Al rito grupal le sucedía la ceremonia íntima. Cada sacerdotisa elegía un feligrés y lo conducía hasta una alcoba. Lo que sucedía dentro de aquellos claustros, semejantes a los recintos privados de los templos de la antigua Babilonia, era un secreto que ni las sacerdotisas ni los fieles podían revelar. Era un acto que obedecía a los más antiguos arcanos, escritos en los sagrados libros del placer, cuyos caracteres solo podían leer las iniciadas. Solamente los hombres que pasaron por los adoratorios de Ishtar en Asia Menor y los del Convento de la Sagrada Canasta conocieron aquellos deleites en los que la carne y el espíritu alcanzaban las alturas del panteón y fueron los privilegiados que, en vida, pudieron ver el divino rostro. Cautivos de aquellos placeres desconocidos, los fieles creían que ellos eran los agasajados, los que recibían los más gratos homenajes por parte de las prostitutas. Sin embargo, igual que en los antiguos templos babilónicos, eran meros objetos dentro del culto. En realidad, ellos eran ofrendados por las sacerdotisas a la gloria de la deidad. No se trataba de homenajear a los clientes, sino, al contrario, de complacer a Ishtar a través de los hombres, inocentes víctimas propiciatorias de aquellas celebraciones.
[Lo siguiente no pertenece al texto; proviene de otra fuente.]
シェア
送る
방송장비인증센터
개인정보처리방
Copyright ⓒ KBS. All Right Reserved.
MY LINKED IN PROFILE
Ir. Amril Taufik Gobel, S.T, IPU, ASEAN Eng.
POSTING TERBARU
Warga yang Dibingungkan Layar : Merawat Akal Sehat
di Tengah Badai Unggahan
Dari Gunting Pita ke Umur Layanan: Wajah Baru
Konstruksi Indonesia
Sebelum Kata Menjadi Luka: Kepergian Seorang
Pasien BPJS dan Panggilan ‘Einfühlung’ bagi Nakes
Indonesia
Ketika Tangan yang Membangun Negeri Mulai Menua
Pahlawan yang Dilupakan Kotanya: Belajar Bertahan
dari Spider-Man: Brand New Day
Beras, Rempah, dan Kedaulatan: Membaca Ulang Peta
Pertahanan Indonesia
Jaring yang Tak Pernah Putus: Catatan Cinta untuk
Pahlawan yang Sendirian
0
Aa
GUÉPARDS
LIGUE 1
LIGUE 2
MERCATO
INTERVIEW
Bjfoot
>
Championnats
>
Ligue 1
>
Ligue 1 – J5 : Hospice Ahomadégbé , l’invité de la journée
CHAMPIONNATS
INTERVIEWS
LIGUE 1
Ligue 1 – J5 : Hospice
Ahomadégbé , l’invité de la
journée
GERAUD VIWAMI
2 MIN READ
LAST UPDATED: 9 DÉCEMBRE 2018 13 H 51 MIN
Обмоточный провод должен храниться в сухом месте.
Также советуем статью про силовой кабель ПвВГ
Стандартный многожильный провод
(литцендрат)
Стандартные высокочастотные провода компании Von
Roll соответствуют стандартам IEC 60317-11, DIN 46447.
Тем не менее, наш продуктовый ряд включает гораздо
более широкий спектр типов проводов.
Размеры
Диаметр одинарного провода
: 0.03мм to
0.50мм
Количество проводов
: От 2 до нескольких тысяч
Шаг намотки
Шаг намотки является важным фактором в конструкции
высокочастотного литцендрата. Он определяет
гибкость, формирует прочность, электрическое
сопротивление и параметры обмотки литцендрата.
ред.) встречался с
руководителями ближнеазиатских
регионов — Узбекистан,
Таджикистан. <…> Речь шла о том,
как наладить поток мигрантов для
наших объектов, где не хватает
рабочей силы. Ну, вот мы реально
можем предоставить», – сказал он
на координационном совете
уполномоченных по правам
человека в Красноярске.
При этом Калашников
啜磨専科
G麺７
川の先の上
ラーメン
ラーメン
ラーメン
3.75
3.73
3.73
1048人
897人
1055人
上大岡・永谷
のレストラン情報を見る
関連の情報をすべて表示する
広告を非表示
Una vez finalizados los rituales, cada quien se retiraba de la congregación con la cabeza gacha, el paso veloz y sin siquiera saludarse. Luego de haber compartido el pan y el vino, después de haber fundido sus cuerpos y hasta sus fluidos, los devotos de la sagrada canasta continuaban sus vidas como si nada hubiese sucedido. Comerciantes, funcionarios públicos, militares, aplicados calígrafos, escribientes, encumbrados miembros de los más diversos gremios y clérigos intachables se cruzaban en las calles, en los puestos del mercado y en la iglesia como si no se conocieran, como si jamás se hubiesen visto; vecinos respetables, esposos dedicados y padres ejemplares compartían sus secretos en el más hermético silencio. Tal vez, el vínculo más fuerte que los unía era el irrefrenable deseo de volver al burdel cuanto antes.
Los visitantes furtivos empleaban tantos argumentos para venerar a sus carísimas amantes en privado como para condenarlas en público. De hecho, los grandes señores que solicitaban los más excéntricos caprichos, eran los primeros en rasgarse las vestiduras en los púlpitos y los salones de palacio para denunciar la decadencia y la degradación.
Los nexos entre el burdel y los representantes del poder eran más estrechos y antiguos de lo que los propios clientes podían imaginar. Nadie mejor que las mujeres que trabajaban en el prostíbulo conocían la naturaleza de la vieja relación que mantenían con la Iglesia y la realeza. En rigor, el monasterio de la Sagrada Canasta tenía una organización más semejante al de un verdadero convento que al de una casa de putas, aunque era mucho más que ambas cosas. En aquel edificio de tres plantas funcionaba, también, una suerte de universidad en la que se impartían no solo las más altas enseñanzas en las voluptuosas artes del placer, sino, además, una educación exquisita, digna de las cátedras más prestigiosas de Europa. Allí nacían y crecían rodeadas del amor de su madre y el de sus hermanas de sangre y de oficio. Allí se educaban y trabajaban. Allí concebían a sus hijas y envejecían con el primoroso cuidado de las más jóvenes y allí morían, acompañadas hacia la antesala del más allá, tomadas de la tibia mano de sus hermanas en el último aliento. Era una comunidad de mujeres y, salvo en su condición de clientes, prescindían por completo de los hombres.